"Maybe you were drunk. It happens, especially on leave days."
Coriolanus Snow threw his friend a glance, a sort of ironically polite invitation to accept defeat. Sejanus ignored it and went on, shaking his head in a fit of stubborness.
"No, I saw her. For real. She was a small creature, with her hair down. Just a little taller than the blonde girl who sings here, with that band of musicians. At first I thought she was running from someone, so I stopped to ask her if she needed help… but when she turned around I saw she was barefoot. And, I don't know, she just didn't look human. Not only she wasn't wearing shoes, but she didn't even have a jacket to cover herself, or a cloak. She was just wearing a white tunic. And it's winter."

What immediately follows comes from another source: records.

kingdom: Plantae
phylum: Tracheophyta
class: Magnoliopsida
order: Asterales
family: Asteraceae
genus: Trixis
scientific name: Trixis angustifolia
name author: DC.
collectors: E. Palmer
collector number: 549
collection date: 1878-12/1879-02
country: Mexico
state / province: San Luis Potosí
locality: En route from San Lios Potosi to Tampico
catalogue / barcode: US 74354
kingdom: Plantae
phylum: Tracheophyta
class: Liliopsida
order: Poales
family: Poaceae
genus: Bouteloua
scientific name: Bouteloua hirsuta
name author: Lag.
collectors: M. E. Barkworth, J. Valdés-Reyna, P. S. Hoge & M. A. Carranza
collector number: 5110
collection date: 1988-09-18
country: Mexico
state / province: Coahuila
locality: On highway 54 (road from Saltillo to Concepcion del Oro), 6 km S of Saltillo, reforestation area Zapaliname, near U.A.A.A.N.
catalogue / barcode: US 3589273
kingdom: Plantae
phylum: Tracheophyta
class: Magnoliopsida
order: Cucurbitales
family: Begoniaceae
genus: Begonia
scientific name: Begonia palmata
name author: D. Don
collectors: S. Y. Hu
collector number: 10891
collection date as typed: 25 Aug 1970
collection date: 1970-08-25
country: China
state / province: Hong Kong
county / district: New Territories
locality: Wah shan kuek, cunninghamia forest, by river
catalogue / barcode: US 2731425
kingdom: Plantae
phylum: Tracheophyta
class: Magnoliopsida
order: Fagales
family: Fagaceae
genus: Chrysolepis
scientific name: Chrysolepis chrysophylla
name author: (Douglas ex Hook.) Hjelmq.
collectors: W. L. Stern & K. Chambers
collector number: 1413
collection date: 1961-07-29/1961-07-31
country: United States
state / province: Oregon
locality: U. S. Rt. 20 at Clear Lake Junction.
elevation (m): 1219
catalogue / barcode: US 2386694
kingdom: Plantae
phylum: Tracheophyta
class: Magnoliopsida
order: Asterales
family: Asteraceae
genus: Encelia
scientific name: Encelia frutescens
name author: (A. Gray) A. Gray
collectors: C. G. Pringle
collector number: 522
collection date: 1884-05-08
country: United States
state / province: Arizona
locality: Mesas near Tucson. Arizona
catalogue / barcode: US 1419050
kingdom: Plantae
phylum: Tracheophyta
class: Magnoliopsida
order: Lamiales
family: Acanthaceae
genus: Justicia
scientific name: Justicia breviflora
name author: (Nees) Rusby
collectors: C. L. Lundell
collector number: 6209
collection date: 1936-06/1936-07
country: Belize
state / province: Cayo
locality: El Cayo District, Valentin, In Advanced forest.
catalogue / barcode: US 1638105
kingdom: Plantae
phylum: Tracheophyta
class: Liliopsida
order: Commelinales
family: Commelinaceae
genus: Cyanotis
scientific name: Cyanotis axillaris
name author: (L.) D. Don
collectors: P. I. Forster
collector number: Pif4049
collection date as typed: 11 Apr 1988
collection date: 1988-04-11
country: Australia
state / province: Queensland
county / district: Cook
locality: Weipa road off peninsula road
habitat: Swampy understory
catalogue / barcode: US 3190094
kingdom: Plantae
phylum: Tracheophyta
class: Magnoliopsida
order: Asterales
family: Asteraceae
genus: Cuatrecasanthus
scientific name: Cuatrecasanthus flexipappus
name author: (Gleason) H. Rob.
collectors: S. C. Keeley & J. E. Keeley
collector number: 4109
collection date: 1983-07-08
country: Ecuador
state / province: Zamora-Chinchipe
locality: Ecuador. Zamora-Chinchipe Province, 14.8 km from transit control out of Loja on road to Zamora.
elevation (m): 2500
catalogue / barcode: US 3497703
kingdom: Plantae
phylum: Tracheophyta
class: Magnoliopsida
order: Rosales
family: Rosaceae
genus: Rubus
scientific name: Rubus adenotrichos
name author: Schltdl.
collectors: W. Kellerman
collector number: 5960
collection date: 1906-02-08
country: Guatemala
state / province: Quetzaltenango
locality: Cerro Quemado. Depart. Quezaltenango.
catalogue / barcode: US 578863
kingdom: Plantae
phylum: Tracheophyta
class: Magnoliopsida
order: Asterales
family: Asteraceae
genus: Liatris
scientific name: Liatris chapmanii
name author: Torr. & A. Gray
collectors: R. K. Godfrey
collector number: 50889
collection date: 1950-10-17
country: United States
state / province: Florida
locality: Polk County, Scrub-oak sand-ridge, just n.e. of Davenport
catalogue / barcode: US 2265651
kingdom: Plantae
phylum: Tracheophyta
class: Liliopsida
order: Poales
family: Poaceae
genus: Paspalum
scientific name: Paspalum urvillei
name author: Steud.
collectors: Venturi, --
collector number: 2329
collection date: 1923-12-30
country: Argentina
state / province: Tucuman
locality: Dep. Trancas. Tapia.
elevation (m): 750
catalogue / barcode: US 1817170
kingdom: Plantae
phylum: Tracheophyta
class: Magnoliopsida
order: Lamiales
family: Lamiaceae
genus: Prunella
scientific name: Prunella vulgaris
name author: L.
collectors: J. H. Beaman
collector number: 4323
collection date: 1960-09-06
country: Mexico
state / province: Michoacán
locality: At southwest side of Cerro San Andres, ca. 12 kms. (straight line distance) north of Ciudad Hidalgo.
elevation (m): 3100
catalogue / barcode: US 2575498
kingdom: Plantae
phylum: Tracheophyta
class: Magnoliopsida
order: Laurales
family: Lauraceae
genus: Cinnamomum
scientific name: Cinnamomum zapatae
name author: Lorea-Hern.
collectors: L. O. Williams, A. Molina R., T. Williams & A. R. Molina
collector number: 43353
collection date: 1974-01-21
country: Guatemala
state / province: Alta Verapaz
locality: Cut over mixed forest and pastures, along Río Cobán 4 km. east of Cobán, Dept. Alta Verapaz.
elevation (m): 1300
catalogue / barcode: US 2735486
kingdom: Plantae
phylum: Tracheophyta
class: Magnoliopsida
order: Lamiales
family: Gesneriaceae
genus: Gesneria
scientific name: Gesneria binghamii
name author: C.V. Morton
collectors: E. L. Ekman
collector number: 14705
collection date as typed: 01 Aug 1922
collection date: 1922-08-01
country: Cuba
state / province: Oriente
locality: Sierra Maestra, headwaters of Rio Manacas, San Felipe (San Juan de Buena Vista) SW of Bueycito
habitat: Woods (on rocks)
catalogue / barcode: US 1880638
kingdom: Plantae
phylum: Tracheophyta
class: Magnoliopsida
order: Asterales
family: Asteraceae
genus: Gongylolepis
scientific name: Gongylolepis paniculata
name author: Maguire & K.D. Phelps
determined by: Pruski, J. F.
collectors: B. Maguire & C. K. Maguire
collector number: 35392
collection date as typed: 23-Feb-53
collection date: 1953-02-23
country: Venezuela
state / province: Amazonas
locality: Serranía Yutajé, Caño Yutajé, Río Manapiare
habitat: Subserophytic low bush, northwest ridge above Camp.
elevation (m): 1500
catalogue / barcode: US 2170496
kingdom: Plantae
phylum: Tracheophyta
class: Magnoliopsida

"And after that? What did she do?"
As much as he tried to mantain a tone shifting between detached and ironic, curiosity was beginning to get the better of Coriolanus. It wasn't even the first time he'd heard such tales, but usually they were told by the elders to children from Twelve. Or they would pass from mouth to mouth during evenings of revelry with comrades in arms, when the ones born and raised in the District would laughingly recount the legends they were terrified of as children. Fairy tales, of course. No less, no more. But hearing them from Sejanus Plinth, who had lived in Capitol for years, had a whole different effect.
"She didn't blink. She looked at me, ran behind a tree and disappeared. Like she never existed."